If I wait, tonight, could I sit up and watch him sleep? (I used to be that shameless.)

It wasn’t supposed to be like this—Baz and I were supposed to kill each other.

And then it wasn’t supposed to be like this—we were supposed to be together.

I’m the one who fucked it up (I am fucking it up) by being too fucked up in the first place. By not wanting to talk to him. And never wanting him to spend the night. By not wanting him to look at me. (By not wanting him to see me, actually.)

“How can you expect me to do this?” I said one night. When he— When we—

“I thought you wanted this,” he said.

And I did. But then I didn’t.

“It’s just a lot,” I said. “You’re pushing me.”

“I’m not pushing you. I won’t push you. Just tell me what you want.”

“I don’t know,” I said. “I’m not the same anymore.”

“What do you mean?”

“I don’t know—stop pushing me.”

“Are you talking about sex?”

“No!”

“Okay.”

“Yes, maybe.”

“Okay. I don’t know what you want, Simon.”

“It’s just too much.”

That’s the last time I tried to explain how I felt, and the last time he asked me to. I still don’t have any answers. What do I want?

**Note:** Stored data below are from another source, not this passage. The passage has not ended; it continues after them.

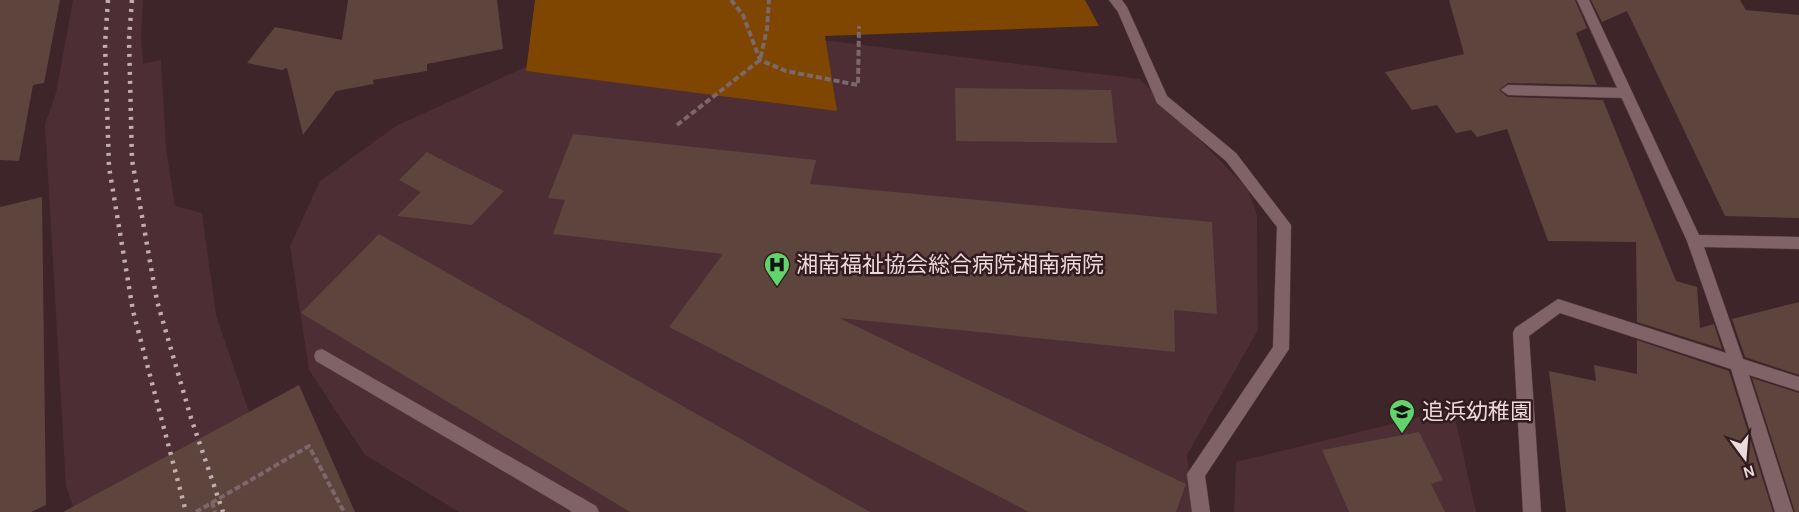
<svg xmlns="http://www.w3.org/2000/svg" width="1799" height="512" font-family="Karla,'Noto Sans JP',sans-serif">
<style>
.built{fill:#4d2e34}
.green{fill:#7e4600}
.building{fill:#5d443d}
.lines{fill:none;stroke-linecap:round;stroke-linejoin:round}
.lane-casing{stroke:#574247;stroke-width:1}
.street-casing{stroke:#574247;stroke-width:1}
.path{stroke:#7c676a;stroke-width:4;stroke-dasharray:6 3;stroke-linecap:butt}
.lane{fill:#7f6367;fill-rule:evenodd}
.street{fill:#7f6367;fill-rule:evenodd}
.rail{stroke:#c0adaf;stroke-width:4.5;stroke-dasharray:3 6;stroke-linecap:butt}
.labels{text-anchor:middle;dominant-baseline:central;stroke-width:5;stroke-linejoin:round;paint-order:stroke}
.poi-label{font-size:22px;fill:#ebdadc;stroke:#331b20;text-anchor:start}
</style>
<rect width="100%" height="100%" fill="#3d2529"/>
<path class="built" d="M 73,0 L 143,0 L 141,36 L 143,64 L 161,60 L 166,148 L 175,206 L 202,213 L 216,315 L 277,495 L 75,512 L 66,486 L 45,124 L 56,93 Z
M 635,17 L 1140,79 L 1248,189 L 1257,215 L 1258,330 L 1187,455 L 1194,512 L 459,512 L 365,455 L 309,370 L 290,246 L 320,181 L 396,126 Z
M 1453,409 L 1476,512 L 1234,512 L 1236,462 Z"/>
<path class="green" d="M 535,0 L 1085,0 L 1099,26 L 825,36 L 837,111 L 526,71 Z"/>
<path class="building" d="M 0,0 L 60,0 L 44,83 L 33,85 L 19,161 L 0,160 Z
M 348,0 L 497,0 L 503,49 L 427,64 L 427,71 L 373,80 L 374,84 L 336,91 L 303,135 L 287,68 L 282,70 L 247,63 L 275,27 L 342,40 Z
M 1449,0 L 1575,0 L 1587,28 L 1576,33 L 1597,85 L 1508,83 L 1499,90 L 1508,97 L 1603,100 L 1676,281 L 1697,287 L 1700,328 L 1714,324 L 1722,349 L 1637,322 L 1636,242 L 1548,241 L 1507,129 L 1477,137 L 1471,130 L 1456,133 L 1437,105 L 1412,110 L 1385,72 L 1464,54 Z
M 1591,0 L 1740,0 L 1746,10 L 1799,15 L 1799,218 L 1725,216 L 1627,11 L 1602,22 Z
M 955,88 L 1111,90 L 1117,143 L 956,141 Z
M 573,134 L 816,160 L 810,184 L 1212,222 L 1217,314 L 1174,310 L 1175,352 L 839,318 L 1186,484 L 1176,512 L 1029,512 L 669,327 L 723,254 L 553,234 L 565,200 L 548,198 Z
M 427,152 L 444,161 L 504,191 L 472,225 L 397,216 L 421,192 L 399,180 Z
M 42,197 L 46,505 L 31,512 L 0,512 L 0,207 Z
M 379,234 L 541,326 L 870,512 L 630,512 L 301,313 Z
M 1799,302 L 1799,375 L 1745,357 L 1732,319 Z
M 1637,340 L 1729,371 L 1773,512 L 1566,512 L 1549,371 L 1596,381 L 1594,365 L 1637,374 Z
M 1752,378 L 1799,393 L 1799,512 L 1795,512 Z
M 299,385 L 355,512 L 63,512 Z
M 1419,432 L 1443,480 L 1431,484 L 1445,512 L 1349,512 L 1322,450 Z"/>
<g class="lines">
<defs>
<path id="lane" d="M 1508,85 L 1626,88 L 1633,93 L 1626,98 L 1508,95 L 1501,90 Z
M 322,349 L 596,506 L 599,512 L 573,512 L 316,361 L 314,356 L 316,351 Z"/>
<path id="street" d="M 1109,0 L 1122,0 L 1127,7 L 1167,96 L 1236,153 L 1291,225 L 1289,349 L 1205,476 L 1210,512 L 1192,512 L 1187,474 L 1273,347 L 1277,227 L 1226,161 L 1157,103 L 1118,12 Z
M 1577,0 L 1589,0 L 1699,235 L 1799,237 L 1799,249 L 1704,247 L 1743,359 L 1799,377 L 1799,391 L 1749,375 L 1793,512 L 1775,512 L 1731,369 L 1560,313 L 1529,336 L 1541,512 L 1523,512 L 1513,333 L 1515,328 L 1558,299 L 1726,353 L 1687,241 Z
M 578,496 L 584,499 L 589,512 L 571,512 L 569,505 L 572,499 Z"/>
</defs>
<use href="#lane" class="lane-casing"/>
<use href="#street" class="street-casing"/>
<path class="path" d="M 731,0 L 743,15 L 760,60 L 786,71 L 858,85 L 859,26
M 677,125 L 760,60 L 767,29 L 769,0
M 212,502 L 215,512
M 196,512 L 309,446 L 344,512"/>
<use href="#lane" class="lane"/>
<use href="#street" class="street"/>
<path class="rail" d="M 108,0 L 105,44 L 109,167 L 133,311 L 186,512
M 132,0 L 129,39 L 132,160 L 157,301 L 191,418 L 223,512"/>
</g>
<defs>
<symbol id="hospital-pin" viewBox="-11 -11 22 30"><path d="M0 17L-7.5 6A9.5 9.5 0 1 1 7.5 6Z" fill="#61d46a" stroke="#331b20"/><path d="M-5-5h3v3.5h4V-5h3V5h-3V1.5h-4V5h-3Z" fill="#111"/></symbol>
<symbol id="school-pin" viewBox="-11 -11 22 30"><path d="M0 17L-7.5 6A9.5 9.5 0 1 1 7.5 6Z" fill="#61d46a" stroke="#331b20"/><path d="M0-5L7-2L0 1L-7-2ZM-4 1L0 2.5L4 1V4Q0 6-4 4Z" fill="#111"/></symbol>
</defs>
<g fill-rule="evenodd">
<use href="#hospital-pin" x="762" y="250" width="30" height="40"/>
<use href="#school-pin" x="1387" y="397" width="30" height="40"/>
</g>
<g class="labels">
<g class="poi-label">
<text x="796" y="265">湘南福祉協会総合病院湘南病院</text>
<text x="1422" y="412">追浜幼稚園</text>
</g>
</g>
<g transform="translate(1745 458) rotate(164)" stroke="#331b20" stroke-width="4.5" paint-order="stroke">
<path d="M0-4.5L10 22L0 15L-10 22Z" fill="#ebdadc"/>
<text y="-9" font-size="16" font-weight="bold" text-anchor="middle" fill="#ebdadc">N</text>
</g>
</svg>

Baz is the only person I’ve ever wanted. The only person I’ve ever loved, like this.

But when I think about him touching me, I want to run. When I think about kissing him—

You can’t hide from someone who’s kissing you, even if you close your eyes.

I hear Baz getting up and moving around again in the dark. I wonder if he’s cold. Or thirsty. Then, in a rush of warmth and cedar and bergamot, he kisses my cheek. “Good night, Snow,” he says.

And then I hear him climb back into bed.





18





AGATHA


Ginger slips into our room, trying not to wake me.

I came back to the room hours ago. I didn’t have the stomach for evening cryotherapy. Or the singalong out on the deck. (Which I could still hear from our room. I swear these guys only know two songs—“Everybody Wants to Rule the World” and that Queen song about wanting to live forever. It’s like being in the car with my dad.) “I’m not asleep,” I say.

“You should be!” Ginger whispers. “Tomorrow’s a big day.”

“You’re the one up late, fooling around in somebody else’s mansion.”

She giggles, but doesn’t argue.

“Why is tomorrow a big day?” I ask. “Are you levelling up?”

“No, that happens on the last night. It’s a ceremony, I think.”

“What does it even mean, Ging? Do you get a pin and a key to the clubhouse?”

“It means I’ll be one of them. Like, I’m one of the people who’s going to lead humanity forward. Toward the light.”

“Ginger, please don’t follow anyone into the light.”

“It’s not a joke, Agatha. It’s like they see me for who I am. My spirit.”

“I just … what does that even mean? The rest of them invented the Internet and work in pharmaceuticals.”

“Are you saying I’m not successful enough to level up?” She sounds hurt, and I don’t blame her. That is basically what I’m saying.

“I just worry,” I say. “You should think about what it is they want from you.”